As Randall Balmer and a host of others have argued, the religious right organized around opposition to school integration.  As late as the mid-1970s, abortion wasn’t an evangelical issue.  But when overt race-baiting became unfashionable in these United States, white evangelical social passions had to be repackaged.  And they were.  But that doesn’t mean the AWE nation, especially in the South, isn’t still bristling with racial resentment. 

And so, despite his valiant efforts to be recognized as a unifier, Barack Hussein Obama became a lightning rod for racial animus.  Evangelicals were more than happy to denounce him as a Muslim and a foreigner.  So, Henry Louis Gates is right, eight years with a Black family in the White House really did set the stage for Trump.  It wasn’t just that Obama was Black.  AWE folk love voting for Black candidates who accept their worldview.  But most people of color reject that worldview, Obama among them.

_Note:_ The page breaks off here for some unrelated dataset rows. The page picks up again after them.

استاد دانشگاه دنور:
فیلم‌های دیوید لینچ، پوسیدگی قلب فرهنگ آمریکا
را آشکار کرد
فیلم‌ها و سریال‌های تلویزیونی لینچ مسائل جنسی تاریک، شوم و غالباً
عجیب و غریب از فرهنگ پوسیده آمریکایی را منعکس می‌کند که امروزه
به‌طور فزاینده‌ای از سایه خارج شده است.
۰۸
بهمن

Which is why I include the election of America’s first Black president as one of the ten plagues afflicting AWE country.  Obama’s success was every bit as disorienting for this group as Gates suggests.  Not all evangelicals disliked Obama, of course.  But those who liked him soon found themselves on the outside of mainstream evangelicalism looking in.  Liking Obama or disliking Trump were both deal breakers in AWE world and Republican politics has been transformed as a consequence.